Wednesday, March 27, 2013

Remember to Forget-Me-Not My Journey, Even in Death

    Sitting quietly next to Mom in the Nursing Home Dining Room, as she picked the pieces of carrot out of her vegetable soup, she said: "I've never understood warm strawberries, have you?" Gently smiling, I quietly answered: "No, I never have."
   Remembering the words of a kind friend twenty-five years ago regarding the death of his Father, he said: "As children of our parents, we all have our turn." Not forgetting my Mother's journey ahead of her, my Sister and I are both quite fortunate now to be able to have our turn with our Mother.

########################################

### SET OF TASKS:
1. From the blog post about Mom in the nursing home, copy the passage between "Wednesday, March 27, 2013" and "with our Mother.", inclusive.
2. Summarize the blog post about Mom in the nursing home in two sentences.
3. In the blog post about Mom in the nursing home, what does Mom pick out of her vegetable soup?

########################################

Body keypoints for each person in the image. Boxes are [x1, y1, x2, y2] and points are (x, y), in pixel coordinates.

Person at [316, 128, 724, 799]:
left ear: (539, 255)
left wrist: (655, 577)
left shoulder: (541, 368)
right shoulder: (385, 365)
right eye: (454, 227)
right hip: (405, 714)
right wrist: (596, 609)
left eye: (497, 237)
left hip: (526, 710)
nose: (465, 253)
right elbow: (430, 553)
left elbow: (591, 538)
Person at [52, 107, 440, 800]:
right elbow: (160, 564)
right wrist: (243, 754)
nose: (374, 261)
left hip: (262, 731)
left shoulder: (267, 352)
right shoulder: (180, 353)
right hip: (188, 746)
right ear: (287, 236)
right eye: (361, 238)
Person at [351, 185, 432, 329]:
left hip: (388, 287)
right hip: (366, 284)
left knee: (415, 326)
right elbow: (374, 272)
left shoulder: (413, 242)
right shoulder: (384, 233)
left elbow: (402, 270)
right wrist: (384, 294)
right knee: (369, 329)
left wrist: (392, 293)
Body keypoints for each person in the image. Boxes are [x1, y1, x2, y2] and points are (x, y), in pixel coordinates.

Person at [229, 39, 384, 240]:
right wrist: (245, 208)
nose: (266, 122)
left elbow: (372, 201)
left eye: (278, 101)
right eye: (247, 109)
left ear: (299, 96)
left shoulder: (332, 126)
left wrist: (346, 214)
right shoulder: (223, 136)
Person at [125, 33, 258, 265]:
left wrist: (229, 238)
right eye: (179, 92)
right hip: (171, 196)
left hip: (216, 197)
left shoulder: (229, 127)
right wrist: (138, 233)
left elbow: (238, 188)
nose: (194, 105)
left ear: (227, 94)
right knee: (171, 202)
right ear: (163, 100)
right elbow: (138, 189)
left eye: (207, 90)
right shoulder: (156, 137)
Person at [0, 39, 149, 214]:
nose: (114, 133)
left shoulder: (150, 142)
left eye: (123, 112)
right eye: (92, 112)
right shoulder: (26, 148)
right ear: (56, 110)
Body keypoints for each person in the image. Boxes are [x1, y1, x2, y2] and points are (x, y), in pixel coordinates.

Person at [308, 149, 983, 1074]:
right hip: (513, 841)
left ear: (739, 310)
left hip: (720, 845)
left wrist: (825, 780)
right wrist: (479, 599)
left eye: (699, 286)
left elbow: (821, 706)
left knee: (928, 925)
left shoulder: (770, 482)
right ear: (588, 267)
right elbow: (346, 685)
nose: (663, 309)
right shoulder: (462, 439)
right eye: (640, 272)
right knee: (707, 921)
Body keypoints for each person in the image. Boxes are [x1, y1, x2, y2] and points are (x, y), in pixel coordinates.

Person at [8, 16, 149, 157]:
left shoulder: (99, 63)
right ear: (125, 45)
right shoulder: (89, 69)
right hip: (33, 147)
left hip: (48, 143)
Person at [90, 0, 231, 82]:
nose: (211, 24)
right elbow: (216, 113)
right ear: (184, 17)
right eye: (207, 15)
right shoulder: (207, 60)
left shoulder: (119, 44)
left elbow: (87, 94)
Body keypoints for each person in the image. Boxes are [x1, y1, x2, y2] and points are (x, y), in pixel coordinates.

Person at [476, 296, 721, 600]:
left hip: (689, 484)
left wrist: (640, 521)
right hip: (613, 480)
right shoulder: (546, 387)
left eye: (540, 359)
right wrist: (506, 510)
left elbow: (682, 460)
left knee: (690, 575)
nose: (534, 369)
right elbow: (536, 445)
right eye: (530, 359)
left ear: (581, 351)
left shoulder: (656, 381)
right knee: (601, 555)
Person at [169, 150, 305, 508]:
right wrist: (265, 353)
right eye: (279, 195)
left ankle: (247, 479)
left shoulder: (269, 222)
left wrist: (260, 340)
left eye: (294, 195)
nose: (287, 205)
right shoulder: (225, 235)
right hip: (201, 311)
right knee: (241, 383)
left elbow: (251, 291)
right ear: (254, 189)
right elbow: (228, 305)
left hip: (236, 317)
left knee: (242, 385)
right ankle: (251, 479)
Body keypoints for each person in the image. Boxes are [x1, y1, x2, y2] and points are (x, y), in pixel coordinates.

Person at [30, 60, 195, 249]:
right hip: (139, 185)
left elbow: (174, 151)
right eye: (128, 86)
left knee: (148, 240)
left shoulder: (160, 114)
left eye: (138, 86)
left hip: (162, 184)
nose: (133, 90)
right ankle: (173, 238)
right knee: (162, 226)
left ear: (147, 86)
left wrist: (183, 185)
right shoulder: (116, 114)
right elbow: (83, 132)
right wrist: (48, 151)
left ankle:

########################################

### WRITTEN ANSWERS:
1.
Wednesday, March 27, 2013

Remember to Forget-Me-Not My Journey, Even in Death

    Sitting quietly next to Mom in the Nursing Home Dining Room, as she picked the pieces of carrot out of her vegetable soup, she said: "I've never understood warm strawberries, have you?" Gently smiling, I quietly answered: "No, I never have."
   Remembering the words of a kind friend twenty-five years ago regarding the death of his Father, he said: "As children of our parents, we all have our turn." Not forgetting my Mother's journey ahead of her, my Sister and I are both quite fortunate now to be able to have our turn with our Mother.

2. While sitting beside Mom in the nursing home dining room as she picks carrots out of her vegetable soup, the writer is asked whether they have ever understood warm strawberries and gently answers that they never have. Remembering a friend's remark that children all have their turn with their parents, the writer says that the writer and the writer's Sister are fortunate now to have their turn with their Mother.

3. Pieces of carrot.